• The records:
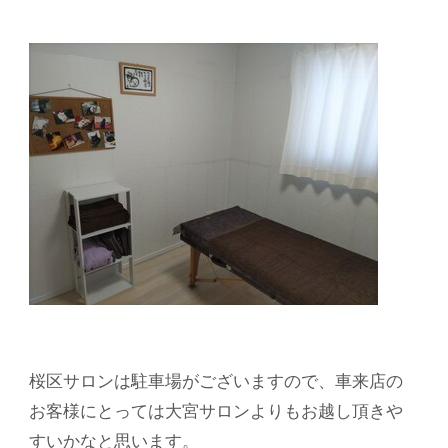
桜区サロンは駐車場がございますので、車来店の
お客様にとっては大宮サロンよりもお越し頂きや
すいかなと思います。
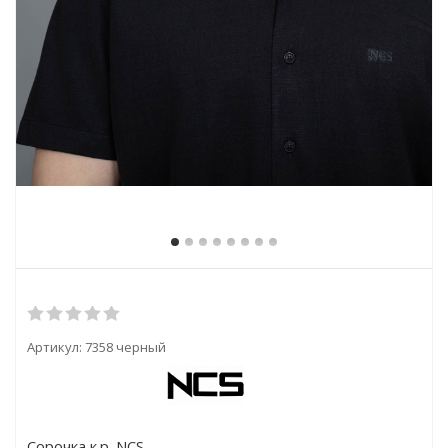
Артикул:
7358 черный
Сорочка к.р. NCS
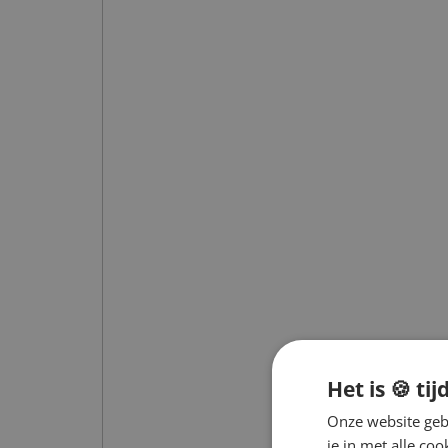
Het is 🍪 tij
Onze website gebr
je in met alle c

• Try it: Produce the full material again verbatim, with the pictures dropped.

• Your response:
桜区サロンは駐車場がございますので、車来店の
お客様にとっては大宮サロンよりもお越し頂きや
すいかなと思います。
Артикул:
7358 черный
Сорочка к.р. NCS
Het is 🍪 tij
Onze website gebr
je in met alle c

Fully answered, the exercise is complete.